2024年 JAZA 関東東北・北海道ブロック動物園水族館合同技術者研究会

展示課 榊原陽子

 ペンギンは個体間闘争で眼の怪我を負いやすく,また高齢個体では白内障もよく見られる.怪我や白内障による視力低下,失明が起きると,歩行頻度や遊泳頻度の低下も生じ,陸上で立って静止することが多くなり足底部に圧力がかかり続けるため,趾瘤症も合併しやすい.
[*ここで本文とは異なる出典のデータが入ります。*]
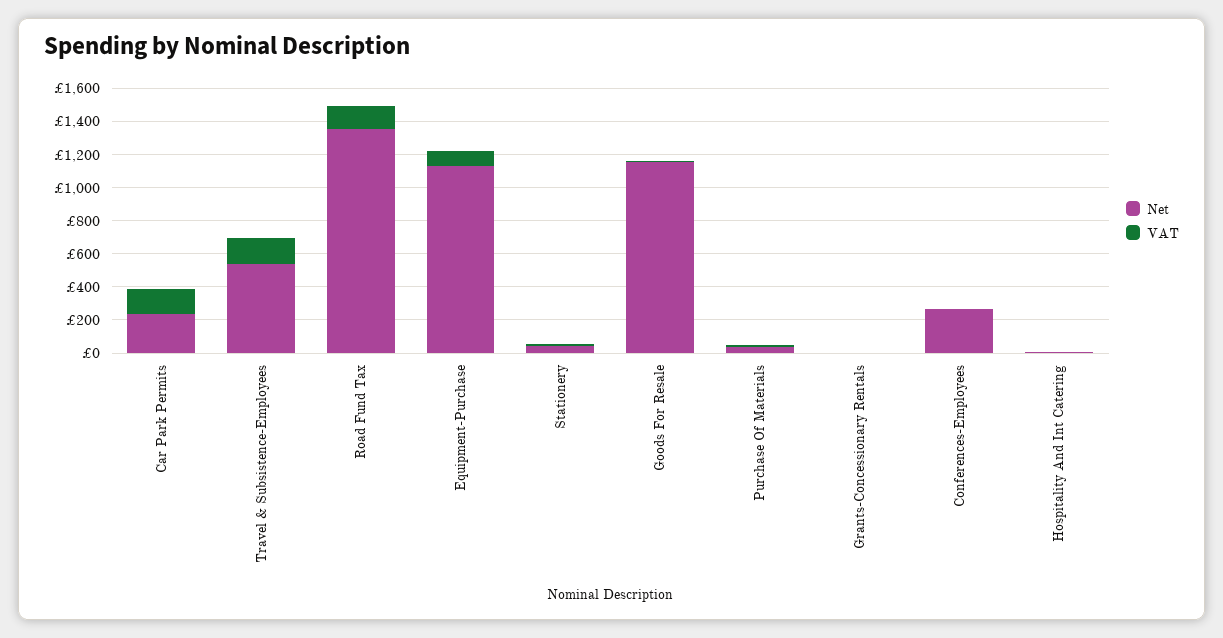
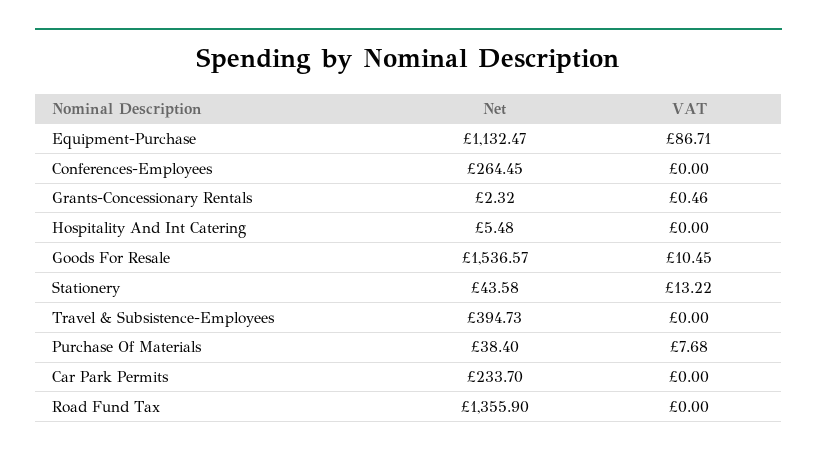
  {
    "Net": {
      "Car Park Permits": 233.7,
-     "Travel & Subsistence-Employees": 550,
+     "Travel & Subsistence-Employees": 394.73,
      "Road Fund Tax": 1355.9,
      "Equipment-Purchase": 1132.47,
      "Stationery": 43.58,
-     "Goods For Resale": 1150,
+     "Goods For Resale": 1536.57,
      "Purchase Of Materials": 38.4,
      "Grants-Concessionary Rentals": 2.32,
      "Conferences-Employees": 264.45,
      "Hospitality And Int Catering": 5.48
    },
    "VAT": {
-     "Car Park Permits": 150,
+     "Car Park Permits": 0,
-     "Travel & Subsistence-Employees": 150,
+     "Travel & Subsistence-Employees": 0,
-     "Road Fund Tax": 150,
+     "Road Fund Tax": 0,
      "Equipment-Purchase": 86.71,
      "Stationery": 13.22,
      "Goods For Resale": 10.45,
      "Purchase Of Materials": 7.68,
      "Grants-Concessionary Rentals": 0.46,
      "Conferences-Employees": 0,
      "Hospitality And Int Catering": 0
    }
  }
 現在,新潟市水族館で飼育しているミナミイワトビペンギンEudyptes chrysocomeは1993年生まれの一羽のみである.本個体は同居していたフンボルトペンギンの攻撃により,2001年5月に右眼を失明,左眼も白内障により徐々に視力が低下した.フンボルトペンギンから頻繁に攻撃を受けたり,側溝に落ちる頻度が増加したりしたため,2017年6月から非展示エリアでの単独飼育に切り換えた.
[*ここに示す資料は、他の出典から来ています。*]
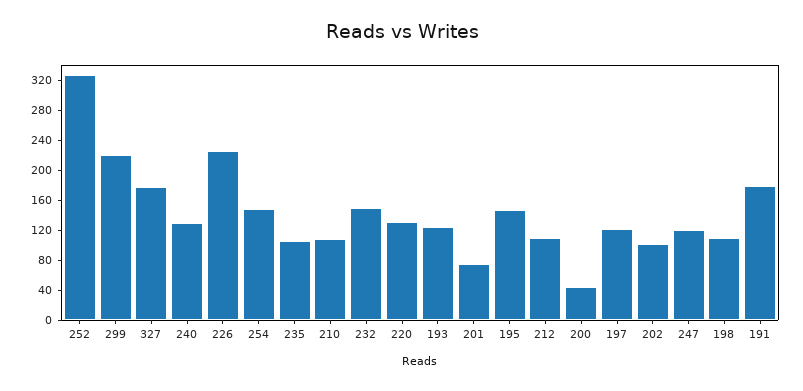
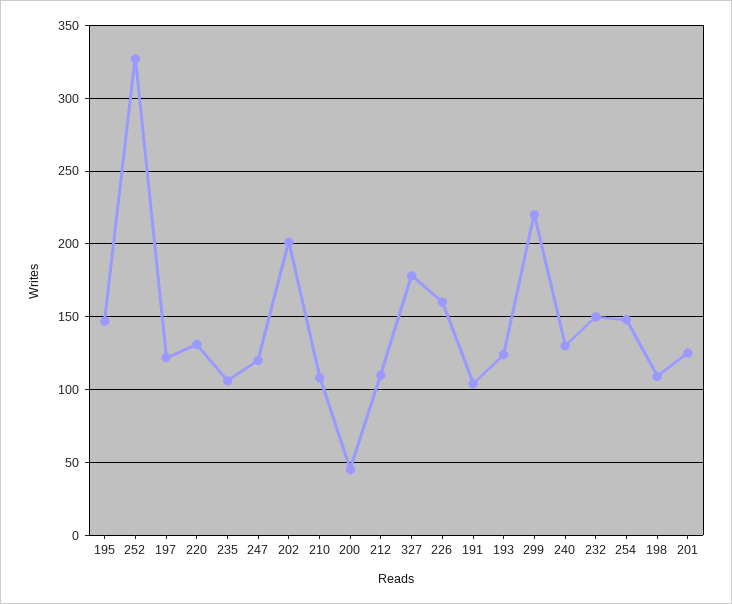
  {
    "252": 325,
    "299": 220,
    "327": 180,
    "240": 130,
-   "226": 220,
+   "226": 160,
    "254": 150,
    "235": 105,
    "210": 110,
    "232": 150,
    "220": 130,
    "193": 125,
-   "201": 80,
+   "201": 125,
    "195": 145,
    "212": 110,
    "200": 45,
    "197": 120,
-   "202": 100,
+   "202": 200,
    "247": 120,
    "198": 110,
-   "191": 180
+   "191": 105
  }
 単独飼育後は,長時間,同一場所で立っていたり,直径50 cm程度の範囲内を周回したりするなどの行動が見られ,趾瘤症の発症と悪化が生じた.当初,趾瘤症のケアとして床材はポリプロピレン製スノコや人工芝を使用したが改善は見られなかった.また患部へのワセリン塗布も多少効果があったものの,完治せず再発に至った.他施設のケープペンギンでの趾瘤症治療事例を参考に,2022年9月より,人工芝を重ね合わせ,ランダムな起伏を設けたところ,9か月後の2023年6月には趾瘤症が完治した.また,起伏を設けたことにより,運動範囲や入水頻度の増加が見られた.失明による歩行頻度や運動範囲の低下によって生じた趾瘤症が,床材の人工芝に起伏をつけたことで,安静時および歩行時の足底部に掛かる圧力が分散しやすくなったことで自己治癒が進んだものと思われる.今後は科学的な評価も取り入れ,福祉レベルの向上に努めていきたい.